Extract only the lines running from the top of the entries to the line that holds "vfov_deg: 56.8". Include that line and omit the pictures.

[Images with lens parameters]
■ ■ ■ ■

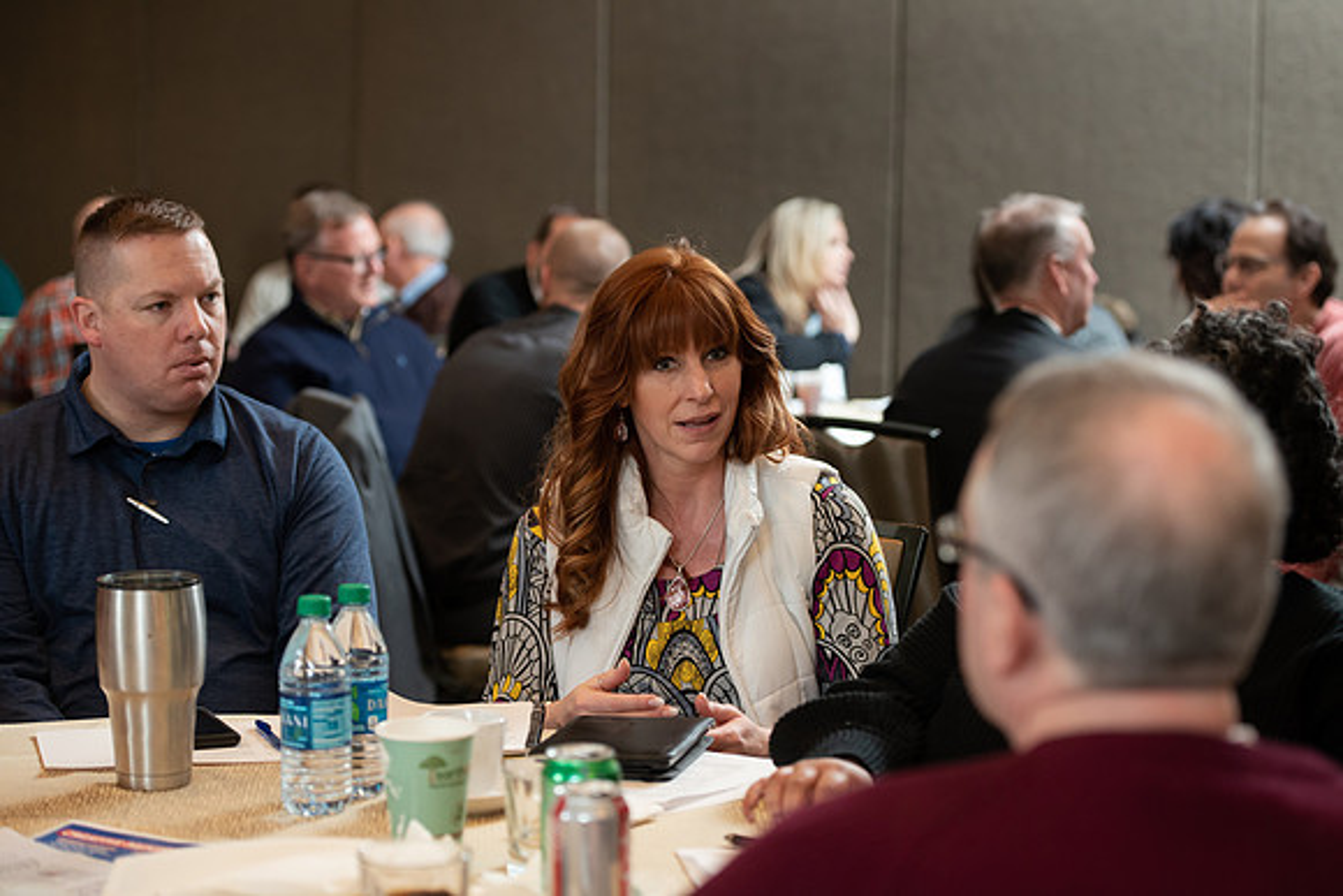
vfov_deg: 17.5
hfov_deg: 26.0
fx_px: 2910
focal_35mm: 78
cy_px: 448
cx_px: 672
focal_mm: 78
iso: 1250
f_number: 3.5
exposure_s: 1/200
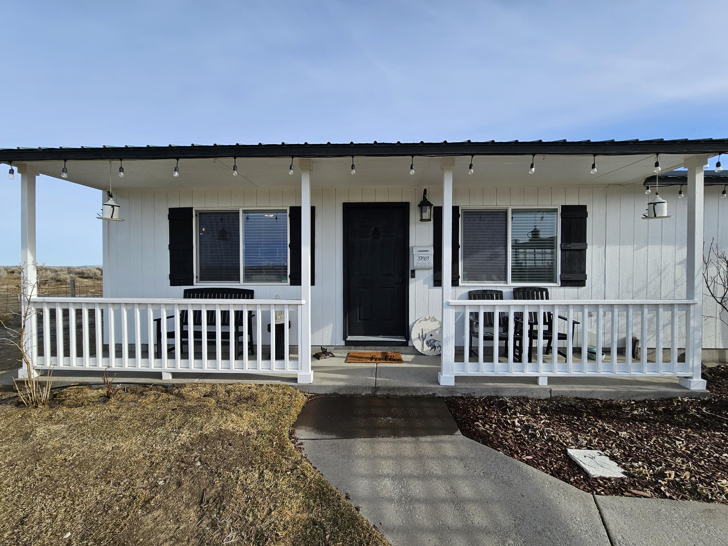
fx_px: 273
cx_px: 364
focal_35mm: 13
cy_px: 273
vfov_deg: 89.9
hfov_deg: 106.2
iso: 50
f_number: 2.2
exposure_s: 1/1794
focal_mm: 2.2
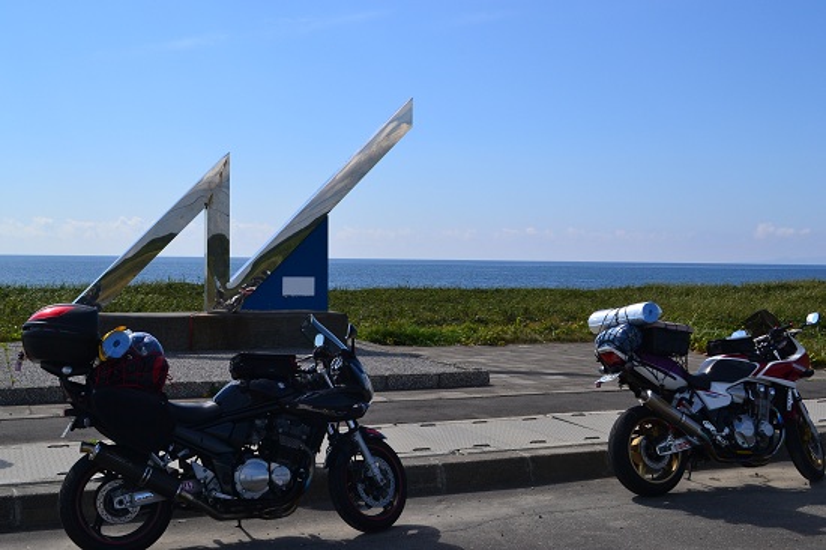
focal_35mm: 42
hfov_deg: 46.4
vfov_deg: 31.9
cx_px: 413
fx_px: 963
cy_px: 275
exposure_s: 1/500
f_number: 11
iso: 400
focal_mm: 28
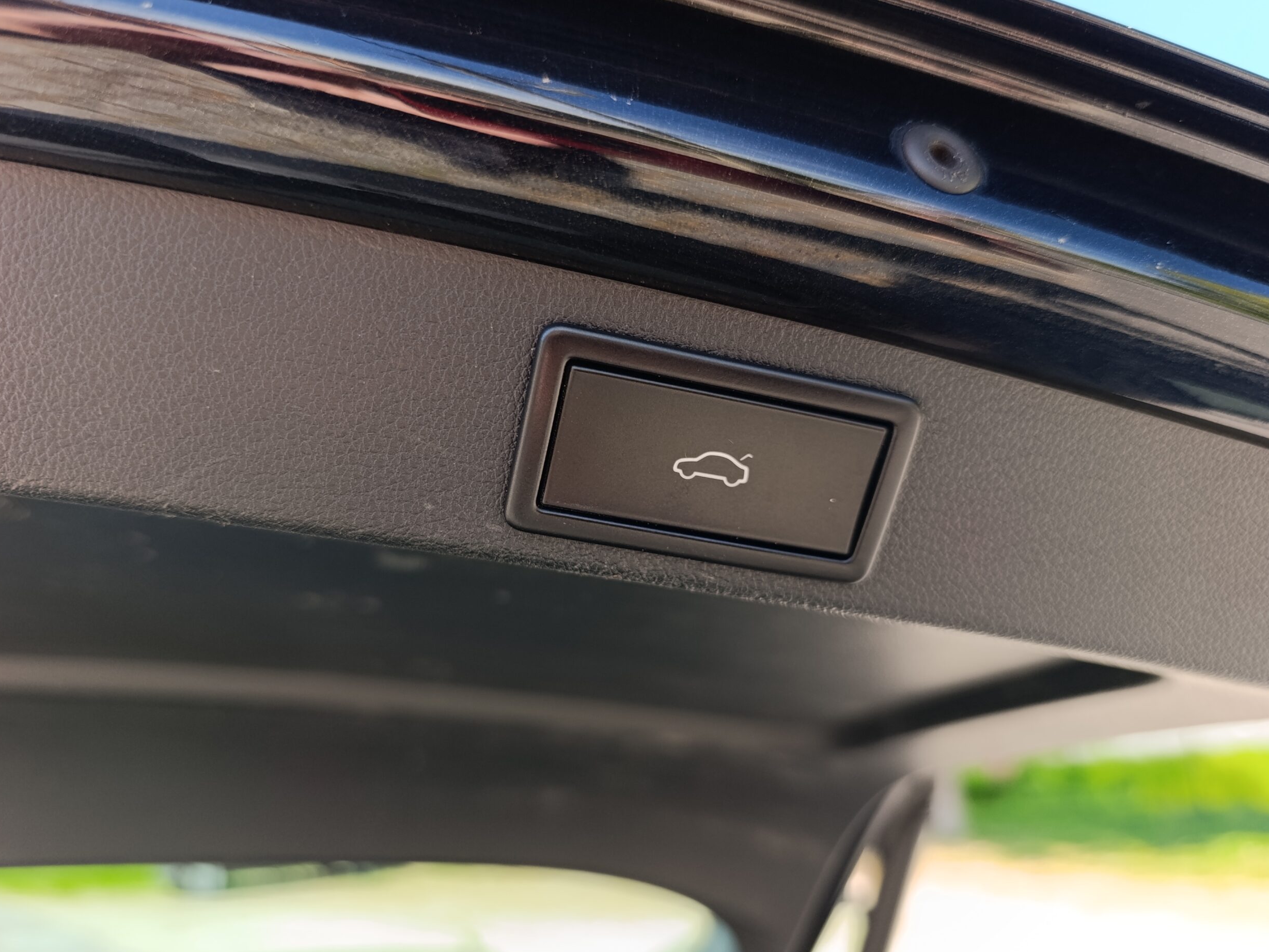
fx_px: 880
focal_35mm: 24
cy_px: 489
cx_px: 630
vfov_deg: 56.8
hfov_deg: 71.6
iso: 80
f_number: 1.6
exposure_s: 1/100
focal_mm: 6.14
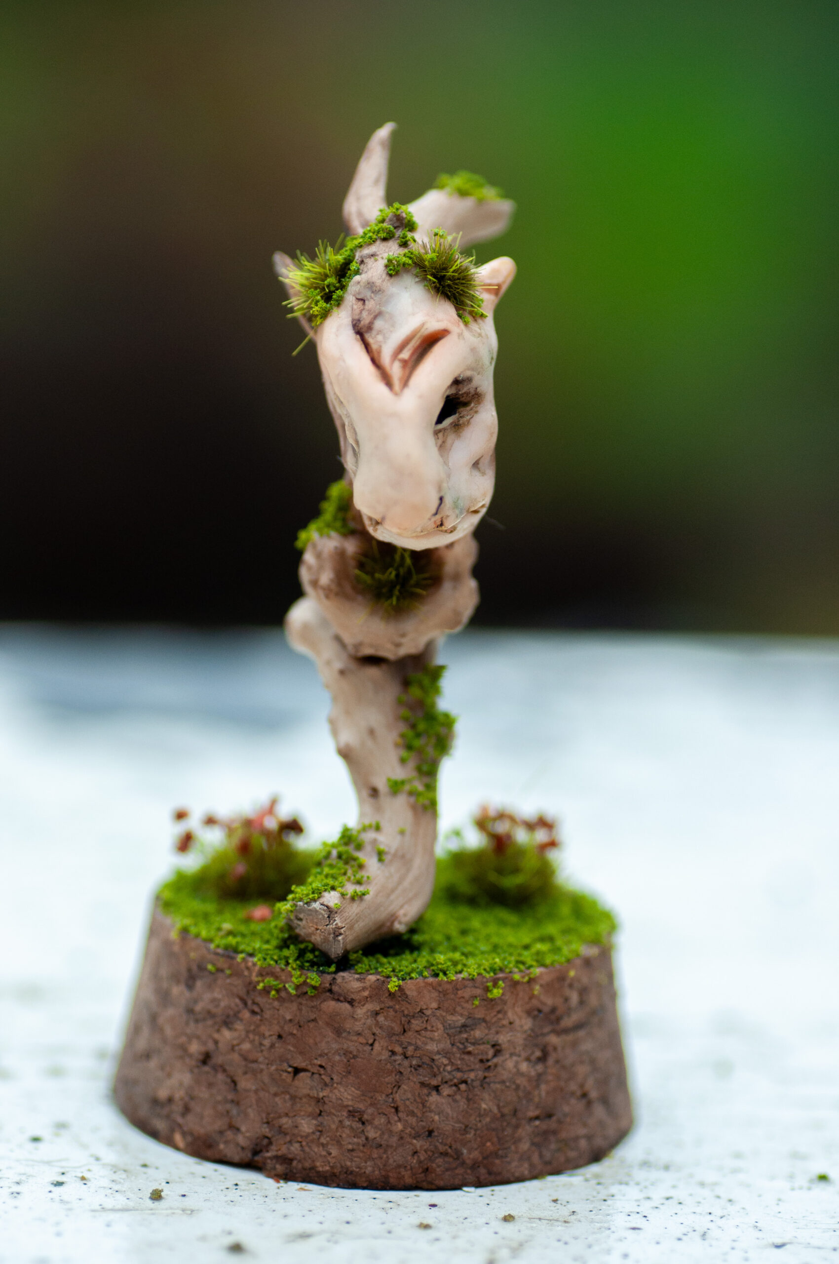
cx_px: 420
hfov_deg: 10.1
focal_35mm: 135
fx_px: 4732
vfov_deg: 15.2
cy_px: 632
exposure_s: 1/320
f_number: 5
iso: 640
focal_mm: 90
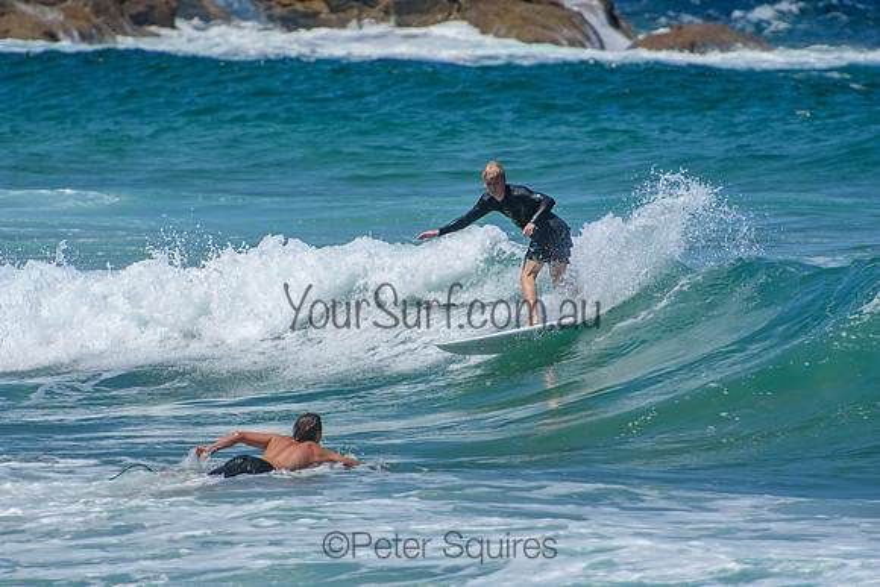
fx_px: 14669
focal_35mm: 600
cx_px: 440
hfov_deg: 3.4
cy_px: 294
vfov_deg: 2.3
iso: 220
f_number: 5.6
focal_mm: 400
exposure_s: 1/2000
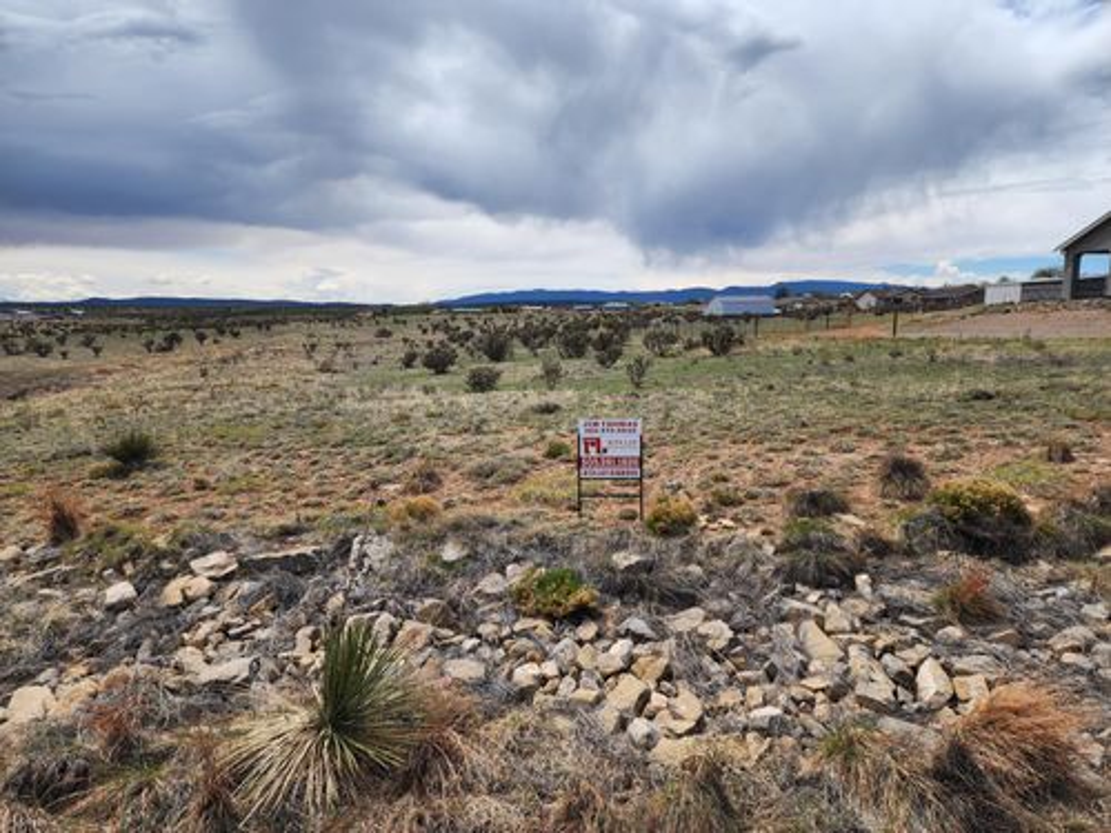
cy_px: 416
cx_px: 556
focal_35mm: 23
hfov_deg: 73.9
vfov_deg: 58.9
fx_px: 738
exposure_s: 1/1167
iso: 12
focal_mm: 6.4
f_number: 1.8
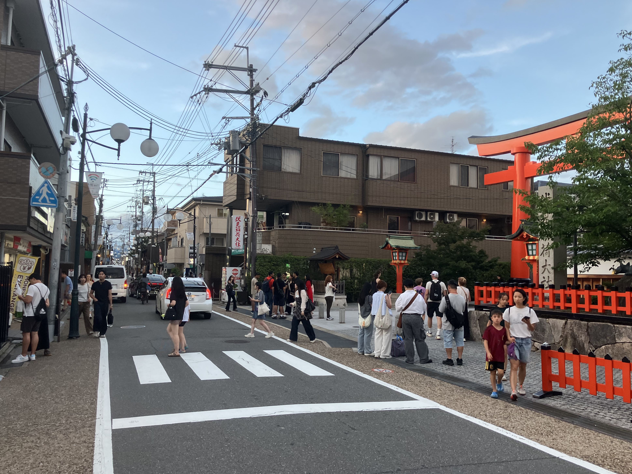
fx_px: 529
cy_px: 243
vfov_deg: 48.2
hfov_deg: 61.7
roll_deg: -2.6
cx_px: 312
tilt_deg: +2.4
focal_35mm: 29
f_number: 1.8
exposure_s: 1/120
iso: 64
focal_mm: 3.99
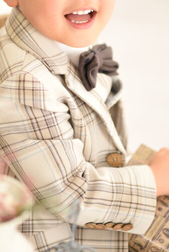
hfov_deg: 8.0
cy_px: 41
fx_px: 1209
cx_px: 59
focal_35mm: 172
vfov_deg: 11.9
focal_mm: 85
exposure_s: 1/125
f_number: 1.8
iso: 250
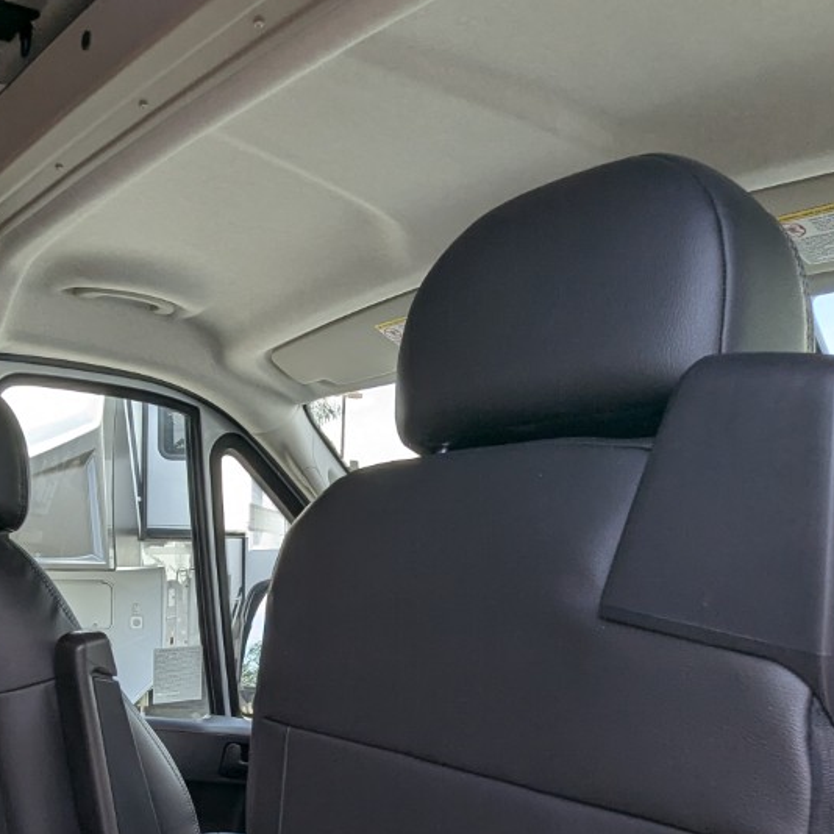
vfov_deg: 44.1
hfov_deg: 44.2
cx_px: 269
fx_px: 1009
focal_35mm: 37
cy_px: 570
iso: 45
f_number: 2.2
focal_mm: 2.35
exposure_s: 1/329
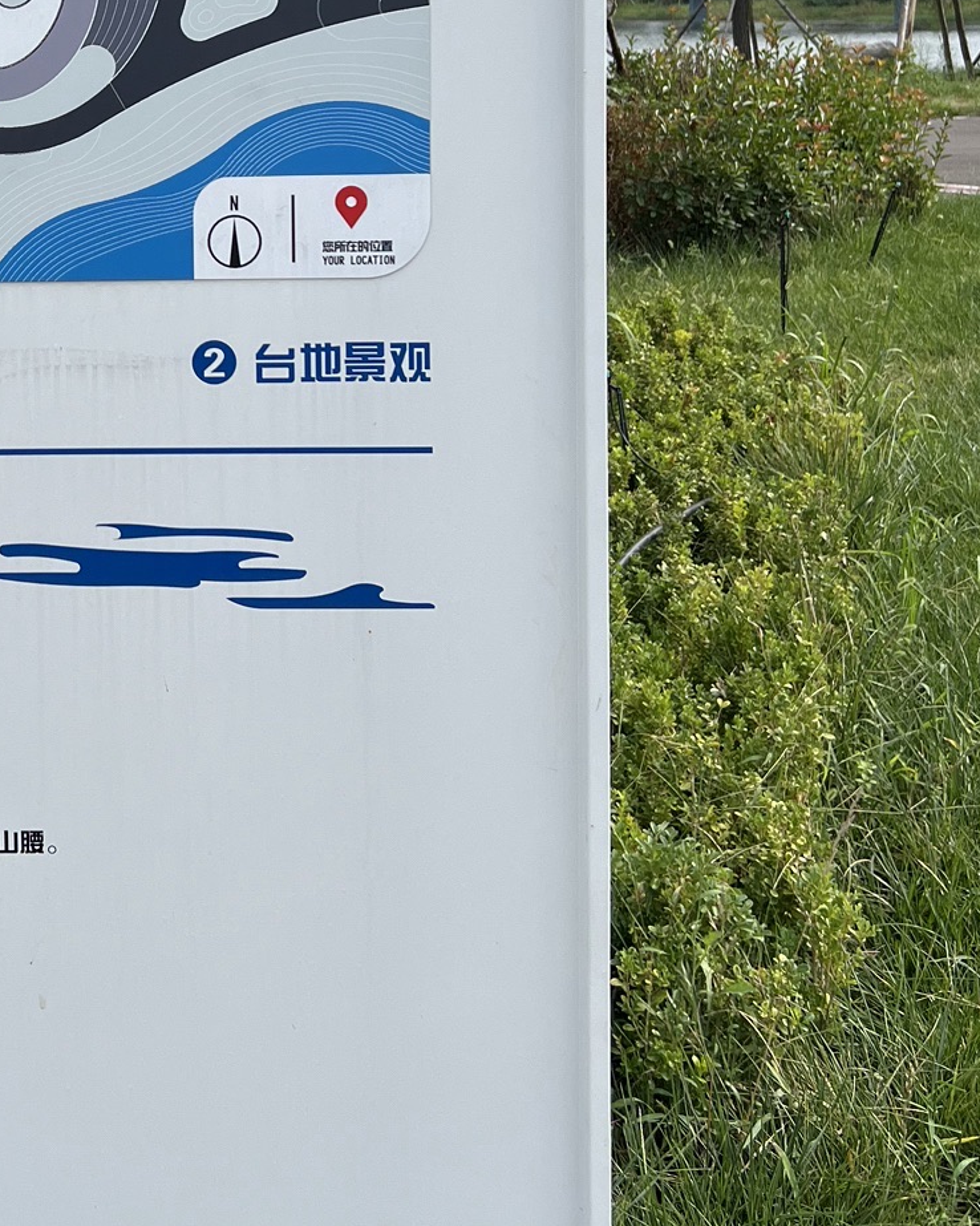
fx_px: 1995
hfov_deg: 26.4
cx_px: 45
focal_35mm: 55
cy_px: 154
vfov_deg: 32.7
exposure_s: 1/3460
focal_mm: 5.7
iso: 50
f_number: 1.5
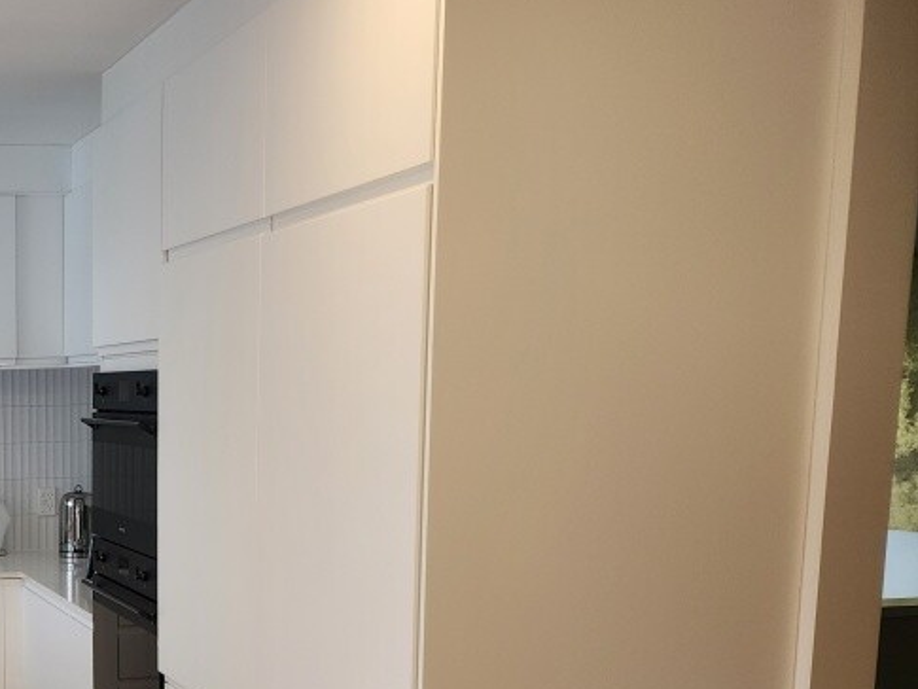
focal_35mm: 49
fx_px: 1300
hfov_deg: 34.4
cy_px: 599
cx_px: -58
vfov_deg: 28.7
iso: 125
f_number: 1.8
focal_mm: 6.4
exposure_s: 1/180
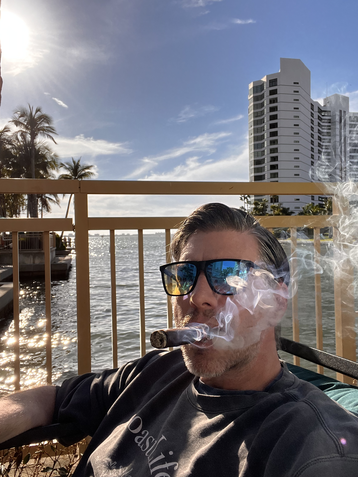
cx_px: 179
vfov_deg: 60.0
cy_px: 238
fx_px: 414
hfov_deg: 46.8
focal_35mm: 30
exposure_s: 1/2155
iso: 32
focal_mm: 2.71
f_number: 2.2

■ ■ ■ ■

**TASK OUTPUT:**
vfov_deg: 17.5
hfov_deg: 26.0
fx_px: 2910
focal_35mm: 78
cy_px: 448
cx_px: 672
focal_mm: 78
iso: 1250
f_number: 3.5
exposure_s: 1/200
fx_px: 273
cx_px: 364
focal_35mm: 13
cy_px: 273
vfov_deg: 89.9
hfov_deg: 106.2
iso: 50
f_number: 2.2
exposure_s: 1/1794
focal_mm: 2.2
focal_35mm: 42
hfov_deg: 46.4
vfov_deg: 31.9
cx_px: 413
fx_px: 963
cy_px: 275
exposure_s: 1/500
f_number: 11
iso: 400
focal_mm: 28
fx_px: 880
focal_35mm: 24
cy_px: 489
cx_px: 630
vfov_deg: 56.8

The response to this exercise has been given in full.